**INSTRUCTIONS TO FOLLOW**
From the listing below, copy only the lines from the line that contains "M15,1200l27,1 -2,39 -26,-2z" to the line that contains "M925,160l22,228 47,408", counting those two lines as part of the copy.

**SUPPLIED DATA**
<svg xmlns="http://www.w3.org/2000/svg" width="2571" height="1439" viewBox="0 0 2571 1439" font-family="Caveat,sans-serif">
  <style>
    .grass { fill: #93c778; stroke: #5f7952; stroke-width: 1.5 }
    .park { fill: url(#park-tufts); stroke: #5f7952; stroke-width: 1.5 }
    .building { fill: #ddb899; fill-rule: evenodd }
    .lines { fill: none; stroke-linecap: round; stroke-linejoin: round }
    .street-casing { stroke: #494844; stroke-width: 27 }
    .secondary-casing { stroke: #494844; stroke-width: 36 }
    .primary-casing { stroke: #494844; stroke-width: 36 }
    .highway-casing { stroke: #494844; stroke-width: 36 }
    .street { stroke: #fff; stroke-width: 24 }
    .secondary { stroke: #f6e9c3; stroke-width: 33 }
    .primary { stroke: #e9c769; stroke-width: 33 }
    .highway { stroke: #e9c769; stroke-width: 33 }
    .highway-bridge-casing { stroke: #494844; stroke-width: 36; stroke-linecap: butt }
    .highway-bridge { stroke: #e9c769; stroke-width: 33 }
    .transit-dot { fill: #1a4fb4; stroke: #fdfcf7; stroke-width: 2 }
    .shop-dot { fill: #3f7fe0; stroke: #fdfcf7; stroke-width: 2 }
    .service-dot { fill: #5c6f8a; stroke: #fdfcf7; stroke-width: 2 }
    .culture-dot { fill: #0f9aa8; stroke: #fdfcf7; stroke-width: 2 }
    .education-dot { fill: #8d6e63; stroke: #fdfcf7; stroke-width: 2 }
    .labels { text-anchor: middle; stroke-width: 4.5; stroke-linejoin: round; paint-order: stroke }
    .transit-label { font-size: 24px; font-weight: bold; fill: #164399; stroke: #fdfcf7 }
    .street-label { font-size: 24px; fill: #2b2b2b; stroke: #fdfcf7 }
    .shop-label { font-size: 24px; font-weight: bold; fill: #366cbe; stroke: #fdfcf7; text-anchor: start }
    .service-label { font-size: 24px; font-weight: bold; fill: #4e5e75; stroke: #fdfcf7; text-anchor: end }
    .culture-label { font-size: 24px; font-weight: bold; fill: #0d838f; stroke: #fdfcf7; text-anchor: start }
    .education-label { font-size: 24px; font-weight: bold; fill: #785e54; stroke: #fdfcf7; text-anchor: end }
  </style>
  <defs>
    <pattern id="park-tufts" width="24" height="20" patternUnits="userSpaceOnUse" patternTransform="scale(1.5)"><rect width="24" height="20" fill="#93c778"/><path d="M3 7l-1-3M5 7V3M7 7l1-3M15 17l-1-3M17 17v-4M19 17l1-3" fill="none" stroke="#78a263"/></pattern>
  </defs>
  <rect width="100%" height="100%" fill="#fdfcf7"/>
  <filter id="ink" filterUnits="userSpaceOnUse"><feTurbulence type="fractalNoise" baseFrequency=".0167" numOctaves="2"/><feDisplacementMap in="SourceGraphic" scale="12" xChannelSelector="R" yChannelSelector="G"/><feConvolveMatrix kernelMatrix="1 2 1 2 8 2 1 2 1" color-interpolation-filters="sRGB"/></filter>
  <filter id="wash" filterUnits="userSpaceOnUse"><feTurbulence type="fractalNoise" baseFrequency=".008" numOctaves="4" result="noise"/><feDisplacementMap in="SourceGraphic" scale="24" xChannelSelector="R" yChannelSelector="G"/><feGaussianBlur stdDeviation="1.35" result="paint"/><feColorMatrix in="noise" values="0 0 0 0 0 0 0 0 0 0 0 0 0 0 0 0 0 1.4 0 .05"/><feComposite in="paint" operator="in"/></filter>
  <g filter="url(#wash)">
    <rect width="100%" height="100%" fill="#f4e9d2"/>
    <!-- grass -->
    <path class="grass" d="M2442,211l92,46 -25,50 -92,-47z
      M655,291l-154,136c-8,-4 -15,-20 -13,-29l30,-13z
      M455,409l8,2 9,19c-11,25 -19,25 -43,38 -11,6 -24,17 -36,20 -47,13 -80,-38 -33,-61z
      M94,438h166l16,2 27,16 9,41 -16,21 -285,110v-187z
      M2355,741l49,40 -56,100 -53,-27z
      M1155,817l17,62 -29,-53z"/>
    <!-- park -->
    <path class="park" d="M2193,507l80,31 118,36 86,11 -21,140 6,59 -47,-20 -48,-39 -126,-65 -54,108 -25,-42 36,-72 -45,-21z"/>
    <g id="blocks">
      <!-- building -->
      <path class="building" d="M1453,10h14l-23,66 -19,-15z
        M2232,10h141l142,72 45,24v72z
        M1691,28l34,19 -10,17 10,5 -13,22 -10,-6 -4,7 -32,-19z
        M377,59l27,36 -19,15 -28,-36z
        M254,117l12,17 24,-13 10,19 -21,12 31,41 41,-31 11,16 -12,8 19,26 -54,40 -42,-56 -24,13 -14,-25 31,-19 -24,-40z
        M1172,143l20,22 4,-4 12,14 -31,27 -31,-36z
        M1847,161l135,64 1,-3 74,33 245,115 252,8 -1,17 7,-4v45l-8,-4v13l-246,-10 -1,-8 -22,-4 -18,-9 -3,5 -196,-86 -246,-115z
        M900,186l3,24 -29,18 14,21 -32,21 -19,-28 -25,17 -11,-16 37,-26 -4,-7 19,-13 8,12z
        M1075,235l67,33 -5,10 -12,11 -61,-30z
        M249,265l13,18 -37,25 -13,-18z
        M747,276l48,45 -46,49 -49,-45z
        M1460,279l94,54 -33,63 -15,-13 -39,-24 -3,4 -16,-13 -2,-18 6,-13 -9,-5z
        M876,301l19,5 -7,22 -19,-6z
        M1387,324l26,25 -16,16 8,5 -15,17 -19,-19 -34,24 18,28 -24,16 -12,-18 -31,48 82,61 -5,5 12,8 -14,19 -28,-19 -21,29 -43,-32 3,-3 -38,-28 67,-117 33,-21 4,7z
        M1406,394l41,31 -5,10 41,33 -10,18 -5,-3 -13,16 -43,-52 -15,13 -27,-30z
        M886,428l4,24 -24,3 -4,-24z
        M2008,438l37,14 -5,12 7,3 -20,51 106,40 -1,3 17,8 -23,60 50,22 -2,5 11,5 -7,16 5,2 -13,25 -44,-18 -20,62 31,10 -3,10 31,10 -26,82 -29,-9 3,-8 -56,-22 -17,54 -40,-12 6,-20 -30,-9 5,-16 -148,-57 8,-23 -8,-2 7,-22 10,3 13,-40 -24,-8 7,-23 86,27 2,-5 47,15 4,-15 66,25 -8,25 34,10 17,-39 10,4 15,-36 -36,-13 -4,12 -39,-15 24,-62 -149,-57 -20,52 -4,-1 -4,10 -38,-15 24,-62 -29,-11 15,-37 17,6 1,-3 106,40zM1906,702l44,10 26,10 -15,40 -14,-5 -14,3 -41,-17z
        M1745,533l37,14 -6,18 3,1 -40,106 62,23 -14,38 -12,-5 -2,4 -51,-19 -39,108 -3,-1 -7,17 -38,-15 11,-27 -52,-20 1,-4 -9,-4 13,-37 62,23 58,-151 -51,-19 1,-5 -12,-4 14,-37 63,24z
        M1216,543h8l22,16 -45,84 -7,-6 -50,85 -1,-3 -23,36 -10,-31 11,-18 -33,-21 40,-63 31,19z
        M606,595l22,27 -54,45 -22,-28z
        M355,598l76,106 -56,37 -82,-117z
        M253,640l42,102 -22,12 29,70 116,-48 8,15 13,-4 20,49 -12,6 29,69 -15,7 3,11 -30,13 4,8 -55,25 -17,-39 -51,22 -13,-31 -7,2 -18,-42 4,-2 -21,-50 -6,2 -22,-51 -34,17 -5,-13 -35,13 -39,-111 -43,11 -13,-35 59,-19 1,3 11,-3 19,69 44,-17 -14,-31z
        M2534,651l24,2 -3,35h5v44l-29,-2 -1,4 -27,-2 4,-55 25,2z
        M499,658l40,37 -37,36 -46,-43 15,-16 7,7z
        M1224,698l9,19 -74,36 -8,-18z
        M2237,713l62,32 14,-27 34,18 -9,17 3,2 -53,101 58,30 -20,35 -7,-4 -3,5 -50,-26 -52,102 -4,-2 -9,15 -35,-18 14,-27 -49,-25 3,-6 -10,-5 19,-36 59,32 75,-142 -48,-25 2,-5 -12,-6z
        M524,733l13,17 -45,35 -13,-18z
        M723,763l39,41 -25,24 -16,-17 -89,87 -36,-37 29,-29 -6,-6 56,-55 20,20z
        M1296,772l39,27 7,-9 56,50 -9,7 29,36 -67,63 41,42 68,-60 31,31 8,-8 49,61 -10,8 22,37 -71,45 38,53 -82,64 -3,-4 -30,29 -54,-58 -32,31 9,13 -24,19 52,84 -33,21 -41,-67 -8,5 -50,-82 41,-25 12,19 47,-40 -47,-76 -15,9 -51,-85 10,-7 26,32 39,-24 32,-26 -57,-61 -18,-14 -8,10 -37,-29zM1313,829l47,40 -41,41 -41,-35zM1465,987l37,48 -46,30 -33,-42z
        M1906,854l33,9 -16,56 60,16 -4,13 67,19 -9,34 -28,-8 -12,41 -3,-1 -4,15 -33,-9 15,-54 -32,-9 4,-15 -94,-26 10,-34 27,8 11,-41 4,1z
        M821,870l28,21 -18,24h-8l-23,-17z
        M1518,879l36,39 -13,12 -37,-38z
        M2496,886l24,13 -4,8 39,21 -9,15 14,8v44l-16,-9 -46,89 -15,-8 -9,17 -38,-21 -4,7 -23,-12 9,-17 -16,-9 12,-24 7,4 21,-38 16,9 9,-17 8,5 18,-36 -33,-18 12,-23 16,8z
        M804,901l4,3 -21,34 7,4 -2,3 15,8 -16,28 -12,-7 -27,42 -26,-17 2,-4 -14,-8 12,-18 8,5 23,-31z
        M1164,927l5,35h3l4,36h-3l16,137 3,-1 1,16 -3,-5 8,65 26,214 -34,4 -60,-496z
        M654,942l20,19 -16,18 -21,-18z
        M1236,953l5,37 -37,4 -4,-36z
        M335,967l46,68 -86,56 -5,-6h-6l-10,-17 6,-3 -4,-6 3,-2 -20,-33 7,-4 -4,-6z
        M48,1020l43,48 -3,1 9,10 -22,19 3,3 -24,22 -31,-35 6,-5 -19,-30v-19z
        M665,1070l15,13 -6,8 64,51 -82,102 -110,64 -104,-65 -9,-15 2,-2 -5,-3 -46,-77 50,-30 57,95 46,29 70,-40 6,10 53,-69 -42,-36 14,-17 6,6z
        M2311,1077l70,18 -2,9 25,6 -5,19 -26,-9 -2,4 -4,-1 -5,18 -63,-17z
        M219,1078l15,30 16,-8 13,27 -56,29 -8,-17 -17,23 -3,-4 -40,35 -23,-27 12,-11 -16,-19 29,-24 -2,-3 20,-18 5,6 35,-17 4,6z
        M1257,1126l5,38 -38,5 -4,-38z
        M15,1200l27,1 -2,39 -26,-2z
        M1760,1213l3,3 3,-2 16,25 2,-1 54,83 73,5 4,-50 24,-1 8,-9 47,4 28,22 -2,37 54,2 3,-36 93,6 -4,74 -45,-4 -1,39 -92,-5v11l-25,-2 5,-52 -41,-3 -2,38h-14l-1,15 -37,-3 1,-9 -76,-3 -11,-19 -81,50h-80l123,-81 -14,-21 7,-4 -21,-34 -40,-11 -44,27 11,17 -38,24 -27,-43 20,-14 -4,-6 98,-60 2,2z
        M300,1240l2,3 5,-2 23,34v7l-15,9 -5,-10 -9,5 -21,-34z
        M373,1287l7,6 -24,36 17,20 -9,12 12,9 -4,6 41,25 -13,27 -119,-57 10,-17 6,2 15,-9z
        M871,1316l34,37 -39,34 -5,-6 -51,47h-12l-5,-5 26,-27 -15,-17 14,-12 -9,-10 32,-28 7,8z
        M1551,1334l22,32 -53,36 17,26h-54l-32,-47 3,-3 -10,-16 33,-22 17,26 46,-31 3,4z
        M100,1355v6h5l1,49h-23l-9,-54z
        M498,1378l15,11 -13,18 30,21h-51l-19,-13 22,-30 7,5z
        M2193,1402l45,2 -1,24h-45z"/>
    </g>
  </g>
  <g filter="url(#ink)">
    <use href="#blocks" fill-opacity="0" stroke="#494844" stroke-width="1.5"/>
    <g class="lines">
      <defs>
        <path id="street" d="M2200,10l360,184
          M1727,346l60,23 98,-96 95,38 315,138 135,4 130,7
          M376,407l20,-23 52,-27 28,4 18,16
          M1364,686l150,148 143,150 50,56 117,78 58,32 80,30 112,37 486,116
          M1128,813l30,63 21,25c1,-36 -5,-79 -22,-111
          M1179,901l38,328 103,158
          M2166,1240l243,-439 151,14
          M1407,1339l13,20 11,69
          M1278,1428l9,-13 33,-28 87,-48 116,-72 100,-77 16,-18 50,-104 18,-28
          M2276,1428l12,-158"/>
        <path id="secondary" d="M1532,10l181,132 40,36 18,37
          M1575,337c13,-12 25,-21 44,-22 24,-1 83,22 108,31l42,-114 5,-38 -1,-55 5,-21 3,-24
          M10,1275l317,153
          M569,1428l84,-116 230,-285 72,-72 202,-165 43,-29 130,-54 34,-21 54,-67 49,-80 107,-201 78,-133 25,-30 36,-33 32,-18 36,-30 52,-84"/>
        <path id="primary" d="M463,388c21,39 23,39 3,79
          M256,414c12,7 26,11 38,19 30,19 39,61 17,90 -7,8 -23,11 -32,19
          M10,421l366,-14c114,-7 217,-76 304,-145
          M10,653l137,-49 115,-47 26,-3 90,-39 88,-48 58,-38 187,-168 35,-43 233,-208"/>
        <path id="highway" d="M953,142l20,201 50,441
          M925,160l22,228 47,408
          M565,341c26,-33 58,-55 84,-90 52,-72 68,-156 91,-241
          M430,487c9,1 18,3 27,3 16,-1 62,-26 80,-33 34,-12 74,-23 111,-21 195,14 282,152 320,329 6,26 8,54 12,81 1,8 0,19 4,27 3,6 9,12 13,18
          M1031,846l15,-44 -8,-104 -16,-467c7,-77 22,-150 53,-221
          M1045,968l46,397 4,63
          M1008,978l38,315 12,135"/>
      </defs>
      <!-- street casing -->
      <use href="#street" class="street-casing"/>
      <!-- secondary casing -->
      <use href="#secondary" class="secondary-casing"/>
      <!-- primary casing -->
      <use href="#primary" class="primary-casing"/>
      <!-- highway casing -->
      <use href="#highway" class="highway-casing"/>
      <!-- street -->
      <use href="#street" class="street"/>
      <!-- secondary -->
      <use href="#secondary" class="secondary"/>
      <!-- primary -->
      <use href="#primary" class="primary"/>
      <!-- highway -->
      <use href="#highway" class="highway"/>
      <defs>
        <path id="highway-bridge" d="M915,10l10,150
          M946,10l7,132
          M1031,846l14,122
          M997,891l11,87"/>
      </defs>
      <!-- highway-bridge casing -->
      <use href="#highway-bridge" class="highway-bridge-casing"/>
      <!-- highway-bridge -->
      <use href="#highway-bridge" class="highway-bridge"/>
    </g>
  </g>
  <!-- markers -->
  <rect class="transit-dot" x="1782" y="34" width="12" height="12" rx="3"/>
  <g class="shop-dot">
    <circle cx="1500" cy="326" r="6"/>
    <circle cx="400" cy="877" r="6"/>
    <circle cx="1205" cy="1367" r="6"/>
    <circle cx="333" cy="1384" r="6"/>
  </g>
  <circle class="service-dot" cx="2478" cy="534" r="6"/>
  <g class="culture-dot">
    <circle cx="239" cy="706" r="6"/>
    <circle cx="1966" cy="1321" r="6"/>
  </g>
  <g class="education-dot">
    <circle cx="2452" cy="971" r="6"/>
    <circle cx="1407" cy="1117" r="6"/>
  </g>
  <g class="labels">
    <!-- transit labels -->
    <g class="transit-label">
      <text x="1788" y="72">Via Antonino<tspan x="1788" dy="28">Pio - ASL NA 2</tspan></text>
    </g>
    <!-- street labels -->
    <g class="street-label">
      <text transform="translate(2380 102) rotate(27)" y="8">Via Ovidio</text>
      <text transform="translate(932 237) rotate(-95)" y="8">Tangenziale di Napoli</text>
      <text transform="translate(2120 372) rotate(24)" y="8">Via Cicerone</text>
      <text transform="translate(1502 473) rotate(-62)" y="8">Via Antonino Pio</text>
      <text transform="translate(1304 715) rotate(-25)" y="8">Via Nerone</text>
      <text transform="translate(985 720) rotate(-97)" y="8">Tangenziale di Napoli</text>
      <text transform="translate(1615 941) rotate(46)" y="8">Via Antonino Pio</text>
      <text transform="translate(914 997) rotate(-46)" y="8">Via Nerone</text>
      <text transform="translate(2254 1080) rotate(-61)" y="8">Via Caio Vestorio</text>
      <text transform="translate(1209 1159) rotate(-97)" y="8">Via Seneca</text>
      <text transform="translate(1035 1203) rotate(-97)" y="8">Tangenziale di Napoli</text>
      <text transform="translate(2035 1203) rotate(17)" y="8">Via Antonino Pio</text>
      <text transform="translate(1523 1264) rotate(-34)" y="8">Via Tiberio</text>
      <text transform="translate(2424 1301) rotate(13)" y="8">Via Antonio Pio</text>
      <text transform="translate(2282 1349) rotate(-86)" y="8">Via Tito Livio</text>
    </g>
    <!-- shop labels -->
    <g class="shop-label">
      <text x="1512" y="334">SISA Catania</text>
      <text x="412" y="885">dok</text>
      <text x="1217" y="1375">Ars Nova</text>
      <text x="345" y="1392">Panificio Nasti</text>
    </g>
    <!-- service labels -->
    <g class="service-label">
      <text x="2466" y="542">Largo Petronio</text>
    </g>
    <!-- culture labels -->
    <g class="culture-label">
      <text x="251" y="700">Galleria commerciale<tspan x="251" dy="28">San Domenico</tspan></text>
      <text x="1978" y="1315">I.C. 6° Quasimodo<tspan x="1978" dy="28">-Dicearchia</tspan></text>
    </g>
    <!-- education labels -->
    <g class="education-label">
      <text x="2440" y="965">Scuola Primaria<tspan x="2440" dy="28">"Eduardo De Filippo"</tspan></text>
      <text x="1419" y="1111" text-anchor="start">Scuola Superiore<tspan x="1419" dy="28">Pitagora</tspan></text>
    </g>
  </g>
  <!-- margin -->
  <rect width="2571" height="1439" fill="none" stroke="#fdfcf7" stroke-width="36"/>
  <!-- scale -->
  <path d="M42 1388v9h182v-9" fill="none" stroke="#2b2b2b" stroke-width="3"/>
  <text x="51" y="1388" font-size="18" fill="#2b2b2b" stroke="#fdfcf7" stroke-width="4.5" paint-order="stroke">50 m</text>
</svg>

**REPLY**
        M15,1200l27,1 -2,39 -26,-2z
        M1760,1213l3,3 3,-2 16,25 2,-1 54,83 73,5 4,-50 24,-1 8,-9 47,4 28,22 -2,37 54,2 3,-36 93,6 -4,74 -45,-4 -1,39 -92,-5v11l-25,-2 5,-52 -41,-3 -2,38h-14l-1,15 -37,-3 1,-9 -76,-3 -11,-19 -81,50h-80l123,-81 -14,-21 7,-4 -21,-34 -40,-11 -44,27 11,17 -38,24 -27,-43 20,-14 -4,-6 98,-60 2,2z
        M300,1240l2,3 5,-2 23,34v7l-15,9 -5,-10 -9,5 -21,-34z
        M373,1287l7,6 -24,36 17,20 -9,12 12,9 -4,6 41,25 -13,27 -119,-57 10,-17 6,2 15,-9z
        M871,1316l34,37 -39,34 -5,-6 -51,47h-12l-5,-5 26,-27 -15,-17 14,-12 -9,-10 32,-28 7,8z
        M1551,1334l22,32 -53,36 17,26h-54l-32,-47 3,-3 -10,-16 33,-22 17,26 46,-31 3,4z
        M100,1355v6h5l1,49h-23l-9,-54z
        M498,1378l15,11 -13,18 30,21h-51l-19,-13 22,-30 7,5z
        M2193,1402l45,2 -1,24h-45z"/>
    </g>
  </g>
  <g filter="url(#ink)">
    <use href="#blocks" fill-opacity="0" stroke="#494844" stroke-width="1.5"/>
    <g class="lines">
      <defs>
        <path id="street" d="M2200,10l360,184
          M1727,346l60,23 98,-96 95,38 315,138 135,4 130,7
          M376,407l20,-23 52,-27 28,4 18,16
          M1364,686l150,148 143,150 50,56 117,78 58,32 80,30 112,37 486,116
          M1128,813l30,63 21,25c1,-36 -5,-79 -22,-111
          M1179,901l38,328 103,158
          M2166,1240l243,-439 151,14
          M1407,1339l13,20 11,69
          M1278,1428l9,-13 33,-28 87,-48 116,-72 100,-77 16,-18 50,-104 18,-28
          M2276,1428l12,-158"/>
        <path id="secondary" d="M1532,10l181,132 40,36 18,37
          M1575,337c13,-12 25,-21 44,-22 24,-1 83,22 108,31l42,-114 5,-38 -1,-55 5,-21 3,-24
          M10,1275l317,153
          M569,1428l84,-116 230,-285 72,-72 202,-165 43,-29 130,-54 34,-21 54,-67 49,-80 107,-201 78,-133 25,-30 36,-33 32,-18 36,-30 52,-84"/>
        <path id="primary" d="M463,388c21,39 23,39 3,79
          M256,414c12,7 26,11 38,19 30,19 39,61 17,90 -7,8 -23,11 -32,19
          M10,421l366,-14c114,-7 217,-76 304,-145
          M10,653l137,-49 115,-47 26,-3 90,-39 88,-48 58,-38 187,-168 35,-43 233,-208"/>
        <path id="highway" d="M953,142l20,201 50,441
          M925,160l22,228 47,408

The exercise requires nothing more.